More pay for Tadika school teachers?
The Southern Border Provinces Administration Centre (SBPAC) is to propose the cabinet more pay teachers of the Tadika Islamic schools and more subsidies for the mosques in the deep South.
The proposal was already approved on February 3 by the Strategic Committee for the Development of Southern Border Provinces and subsequently by a screening committee of the cabinet.
Under the proposal, the Tadika schools are divided into two groups: those with less than 60 students which number altogether 409 and those with more than 60 students which number 1,629. As for the first group, there will be four teachers each of whom will receive 3,000 baht a month. The mosques where the Tadika schools are located will each get 2,000 baht in management fees.

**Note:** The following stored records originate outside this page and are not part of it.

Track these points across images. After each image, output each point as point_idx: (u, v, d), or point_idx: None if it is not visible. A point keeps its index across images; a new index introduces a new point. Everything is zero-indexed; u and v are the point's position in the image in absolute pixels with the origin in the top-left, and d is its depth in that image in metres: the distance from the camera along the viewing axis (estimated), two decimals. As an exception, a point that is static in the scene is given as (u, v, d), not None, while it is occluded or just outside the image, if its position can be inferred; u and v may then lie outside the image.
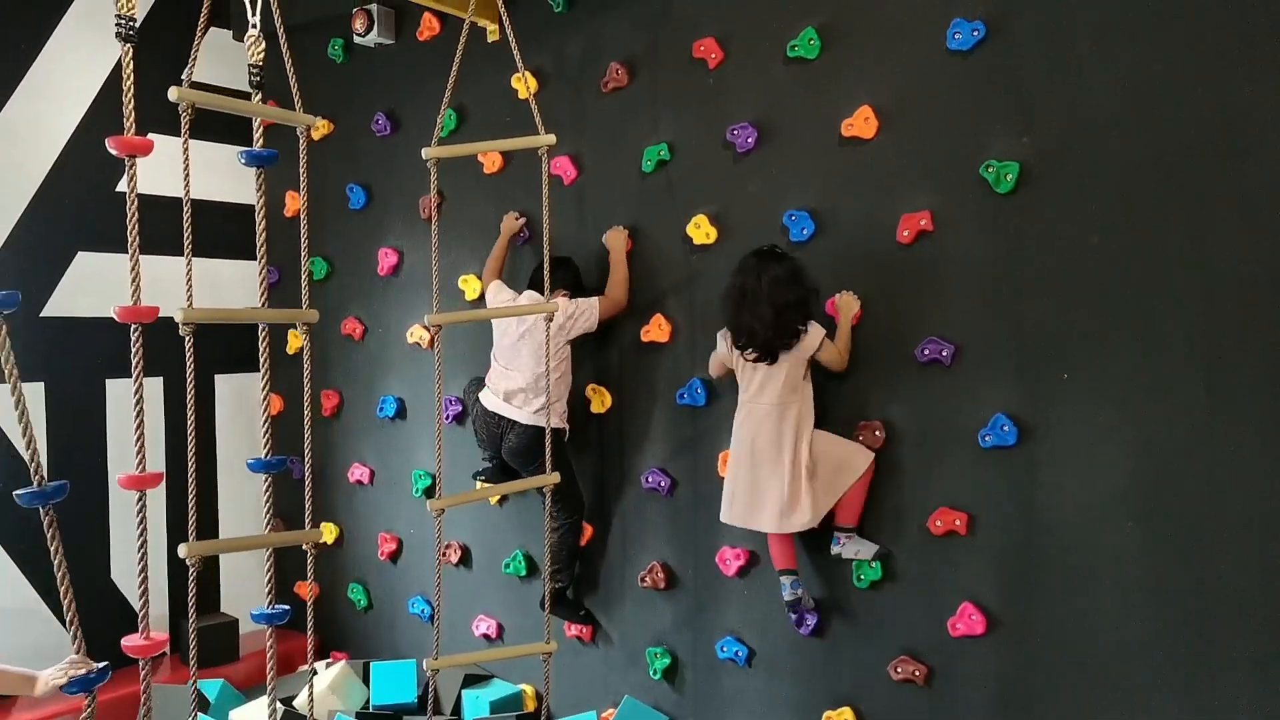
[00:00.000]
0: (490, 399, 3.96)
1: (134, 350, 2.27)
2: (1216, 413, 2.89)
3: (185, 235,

The total subsidy amounts to 14,000 baht a month.
For the second group of Tadika schools, there will be six teachers each of whom will receive 3,000 baht a month. On top of that, each mosque will receive 2,000 baht in management fee on monthly basis.
Tadika schools are normally located in mosques or masjids. They provide full-day or half-day educational programmes for children.

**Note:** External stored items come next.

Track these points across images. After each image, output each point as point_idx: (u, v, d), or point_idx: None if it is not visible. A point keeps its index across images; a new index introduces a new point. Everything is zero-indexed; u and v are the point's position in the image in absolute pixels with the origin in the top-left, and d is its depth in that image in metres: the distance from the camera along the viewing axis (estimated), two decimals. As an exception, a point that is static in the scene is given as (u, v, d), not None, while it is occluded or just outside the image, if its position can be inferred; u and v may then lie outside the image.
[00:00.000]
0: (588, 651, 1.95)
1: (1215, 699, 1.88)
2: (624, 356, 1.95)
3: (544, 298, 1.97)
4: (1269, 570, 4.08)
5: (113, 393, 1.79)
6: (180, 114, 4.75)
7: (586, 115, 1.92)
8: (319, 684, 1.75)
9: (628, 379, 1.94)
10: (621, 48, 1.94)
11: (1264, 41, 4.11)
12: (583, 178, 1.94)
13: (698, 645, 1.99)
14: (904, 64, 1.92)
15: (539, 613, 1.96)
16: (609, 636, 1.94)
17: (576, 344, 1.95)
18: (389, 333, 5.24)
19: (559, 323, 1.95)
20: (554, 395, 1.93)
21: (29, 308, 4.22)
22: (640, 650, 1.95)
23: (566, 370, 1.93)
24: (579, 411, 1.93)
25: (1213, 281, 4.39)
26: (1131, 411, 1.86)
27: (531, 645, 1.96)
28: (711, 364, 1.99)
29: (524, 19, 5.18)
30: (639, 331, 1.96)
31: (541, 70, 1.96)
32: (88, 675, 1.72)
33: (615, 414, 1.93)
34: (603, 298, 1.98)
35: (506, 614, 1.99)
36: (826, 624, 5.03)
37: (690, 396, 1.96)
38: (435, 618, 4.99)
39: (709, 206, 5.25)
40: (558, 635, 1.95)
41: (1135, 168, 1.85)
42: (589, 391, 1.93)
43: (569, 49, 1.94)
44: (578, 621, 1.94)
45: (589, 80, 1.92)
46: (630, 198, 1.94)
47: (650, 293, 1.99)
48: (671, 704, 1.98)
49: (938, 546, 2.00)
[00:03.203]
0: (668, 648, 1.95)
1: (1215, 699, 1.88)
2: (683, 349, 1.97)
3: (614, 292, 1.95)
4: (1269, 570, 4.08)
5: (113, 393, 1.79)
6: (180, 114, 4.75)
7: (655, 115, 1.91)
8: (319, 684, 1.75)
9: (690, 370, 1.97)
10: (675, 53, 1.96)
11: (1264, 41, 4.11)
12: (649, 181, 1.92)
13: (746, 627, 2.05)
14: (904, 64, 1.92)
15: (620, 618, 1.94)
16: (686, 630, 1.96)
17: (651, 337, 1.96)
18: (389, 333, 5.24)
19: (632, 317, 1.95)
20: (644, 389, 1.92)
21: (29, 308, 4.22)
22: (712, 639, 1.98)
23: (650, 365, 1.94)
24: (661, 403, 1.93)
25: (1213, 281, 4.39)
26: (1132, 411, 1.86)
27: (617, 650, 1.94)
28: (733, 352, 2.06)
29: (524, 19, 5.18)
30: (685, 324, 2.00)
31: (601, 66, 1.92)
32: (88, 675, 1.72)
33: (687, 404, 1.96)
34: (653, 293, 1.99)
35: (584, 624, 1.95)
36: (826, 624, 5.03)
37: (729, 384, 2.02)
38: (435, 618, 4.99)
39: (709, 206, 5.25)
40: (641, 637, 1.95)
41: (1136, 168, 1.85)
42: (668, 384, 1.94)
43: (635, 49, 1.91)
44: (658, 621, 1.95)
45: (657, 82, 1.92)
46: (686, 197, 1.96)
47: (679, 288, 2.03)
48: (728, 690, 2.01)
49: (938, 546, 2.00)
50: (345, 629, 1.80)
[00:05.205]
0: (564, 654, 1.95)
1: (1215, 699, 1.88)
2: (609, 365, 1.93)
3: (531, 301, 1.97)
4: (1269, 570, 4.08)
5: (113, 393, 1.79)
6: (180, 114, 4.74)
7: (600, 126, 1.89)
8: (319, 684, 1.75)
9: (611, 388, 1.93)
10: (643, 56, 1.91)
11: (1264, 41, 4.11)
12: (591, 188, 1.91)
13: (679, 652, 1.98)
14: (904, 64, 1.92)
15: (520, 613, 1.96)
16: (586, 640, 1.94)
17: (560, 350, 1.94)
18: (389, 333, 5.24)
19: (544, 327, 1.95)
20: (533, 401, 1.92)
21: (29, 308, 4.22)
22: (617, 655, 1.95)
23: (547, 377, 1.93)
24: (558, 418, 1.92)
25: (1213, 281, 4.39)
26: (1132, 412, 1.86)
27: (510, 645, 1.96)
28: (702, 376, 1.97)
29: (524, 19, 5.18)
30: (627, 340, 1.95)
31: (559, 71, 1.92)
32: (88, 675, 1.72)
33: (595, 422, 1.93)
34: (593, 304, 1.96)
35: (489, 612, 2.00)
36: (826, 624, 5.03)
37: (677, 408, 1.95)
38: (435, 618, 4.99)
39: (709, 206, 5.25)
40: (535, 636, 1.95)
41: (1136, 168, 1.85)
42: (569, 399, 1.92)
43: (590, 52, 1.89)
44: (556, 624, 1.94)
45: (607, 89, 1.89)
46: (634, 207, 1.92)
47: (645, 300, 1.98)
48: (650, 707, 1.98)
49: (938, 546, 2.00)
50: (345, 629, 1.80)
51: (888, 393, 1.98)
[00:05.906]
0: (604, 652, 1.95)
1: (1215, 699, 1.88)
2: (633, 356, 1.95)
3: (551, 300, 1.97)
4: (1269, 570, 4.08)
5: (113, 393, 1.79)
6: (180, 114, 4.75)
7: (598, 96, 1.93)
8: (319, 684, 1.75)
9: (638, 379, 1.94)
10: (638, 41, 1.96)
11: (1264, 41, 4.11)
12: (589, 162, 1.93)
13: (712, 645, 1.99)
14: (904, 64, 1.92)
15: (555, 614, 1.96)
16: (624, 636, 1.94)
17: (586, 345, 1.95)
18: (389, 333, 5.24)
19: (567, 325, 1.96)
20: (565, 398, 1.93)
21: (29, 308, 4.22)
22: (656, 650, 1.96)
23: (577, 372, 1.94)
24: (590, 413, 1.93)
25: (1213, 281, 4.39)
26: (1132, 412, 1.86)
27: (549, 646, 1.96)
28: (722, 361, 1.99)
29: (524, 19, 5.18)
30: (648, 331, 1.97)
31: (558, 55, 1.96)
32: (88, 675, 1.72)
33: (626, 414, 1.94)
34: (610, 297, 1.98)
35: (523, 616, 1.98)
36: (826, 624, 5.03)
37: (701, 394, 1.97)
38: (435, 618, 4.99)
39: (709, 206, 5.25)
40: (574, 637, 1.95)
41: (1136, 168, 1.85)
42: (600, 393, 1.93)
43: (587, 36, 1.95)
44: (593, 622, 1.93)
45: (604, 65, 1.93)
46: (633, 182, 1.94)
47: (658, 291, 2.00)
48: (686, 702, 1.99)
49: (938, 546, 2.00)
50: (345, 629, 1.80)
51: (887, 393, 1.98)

Under the existing set up, Tadika schools are divided into three groups: those with no more than 80 students which number 566; the second group with 81-120 students which number 553 and the third group with more than 120 students which number 919.

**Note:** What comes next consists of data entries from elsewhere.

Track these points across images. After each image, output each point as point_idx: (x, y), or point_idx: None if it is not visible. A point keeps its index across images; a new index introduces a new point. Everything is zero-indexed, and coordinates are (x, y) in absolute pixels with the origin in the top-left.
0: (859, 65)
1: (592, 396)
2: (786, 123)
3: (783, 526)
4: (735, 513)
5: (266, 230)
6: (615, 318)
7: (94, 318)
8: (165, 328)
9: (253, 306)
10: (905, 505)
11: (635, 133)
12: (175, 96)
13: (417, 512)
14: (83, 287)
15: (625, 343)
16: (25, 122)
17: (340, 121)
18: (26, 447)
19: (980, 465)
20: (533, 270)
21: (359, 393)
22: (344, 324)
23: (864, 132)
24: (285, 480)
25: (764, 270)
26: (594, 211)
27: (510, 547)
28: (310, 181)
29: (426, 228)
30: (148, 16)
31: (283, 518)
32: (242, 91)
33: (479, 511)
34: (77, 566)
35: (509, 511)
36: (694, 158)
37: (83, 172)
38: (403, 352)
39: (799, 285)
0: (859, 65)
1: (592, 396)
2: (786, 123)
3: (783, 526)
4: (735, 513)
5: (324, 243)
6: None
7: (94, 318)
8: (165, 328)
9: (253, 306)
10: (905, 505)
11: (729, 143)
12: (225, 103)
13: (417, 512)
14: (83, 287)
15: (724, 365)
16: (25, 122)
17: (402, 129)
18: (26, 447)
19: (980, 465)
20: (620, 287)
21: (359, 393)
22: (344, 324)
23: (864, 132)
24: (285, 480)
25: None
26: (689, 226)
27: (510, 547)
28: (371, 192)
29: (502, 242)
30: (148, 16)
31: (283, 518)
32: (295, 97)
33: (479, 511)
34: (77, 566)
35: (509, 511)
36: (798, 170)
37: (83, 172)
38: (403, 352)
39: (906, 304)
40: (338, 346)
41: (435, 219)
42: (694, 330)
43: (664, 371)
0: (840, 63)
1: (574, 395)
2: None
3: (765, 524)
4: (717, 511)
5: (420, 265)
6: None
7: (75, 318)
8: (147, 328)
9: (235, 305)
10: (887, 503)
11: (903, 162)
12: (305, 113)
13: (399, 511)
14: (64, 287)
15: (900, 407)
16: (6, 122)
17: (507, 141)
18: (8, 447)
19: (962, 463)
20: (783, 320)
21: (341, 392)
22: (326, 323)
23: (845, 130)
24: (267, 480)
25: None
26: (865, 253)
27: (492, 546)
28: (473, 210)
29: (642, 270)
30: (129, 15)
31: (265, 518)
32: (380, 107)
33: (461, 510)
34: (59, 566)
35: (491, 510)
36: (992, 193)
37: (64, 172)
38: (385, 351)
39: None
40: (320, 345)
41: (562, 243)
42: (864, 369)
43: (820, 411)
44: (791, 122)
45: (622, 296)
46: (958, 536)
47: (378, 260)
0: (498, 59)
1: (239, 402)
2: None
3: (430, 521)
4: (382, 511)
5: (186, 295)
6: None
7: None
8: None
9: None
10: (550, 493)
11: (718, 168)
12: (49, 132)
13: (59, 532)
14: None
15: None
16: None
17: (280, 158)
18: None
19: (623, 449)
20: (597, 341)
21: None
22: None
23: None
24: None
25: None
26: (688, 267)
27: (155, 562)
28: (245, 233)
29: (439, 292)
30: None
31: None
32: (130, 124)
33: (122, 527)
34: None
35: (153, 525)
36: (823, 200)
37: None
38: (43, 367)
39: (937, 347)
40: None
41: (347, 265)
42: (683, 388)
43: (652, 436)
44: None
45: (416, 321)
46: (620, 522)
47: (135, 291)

The current pay for teachers and subsidy for mosques are as follows: 2,000 baht per month for two teachers and 1,000 baht management fee for the mosques for the first group of Tadika schools; 2,000 baht a month for three teachers and 1,000 baht management fee for the mosques for the second group of schools; and for the third group of schools, there are four teachers each of whom receive 2,000 baht monthly pay plus 1,000 baht management fee for the masjids.
There are altogether 2,038 Tadika schools in the five southern border provinces with more than 210,000 students and 6,467 teachers. Pay for the teachers and the mosques which has been subsidised by the state was considered to be unrealistically low.
Classes are held on the weekends averaging 5-6 hours a day and the subjects taught are mainly about Islam, Arabic and Malayu languages. There are two levels of the study: the elementary level which takes three years and another two years for the secondary level.
SBPAC secretary-general Pol Col Thawee Sodsong said that the increased pay for the Tadika teachers and subsidy for the mosques would cost the state coffers an addition of 15 million baht from 23 million baht to 38 million baht per month.
But since the anticipated extra expenditure was not allocated within this year’s budget, the SBPAC will have to ask for funding from the Central Fund.
The police colonel believes that the increased pay was worth the spending as religion and education would help in the efforts to bring about peace in the restive region.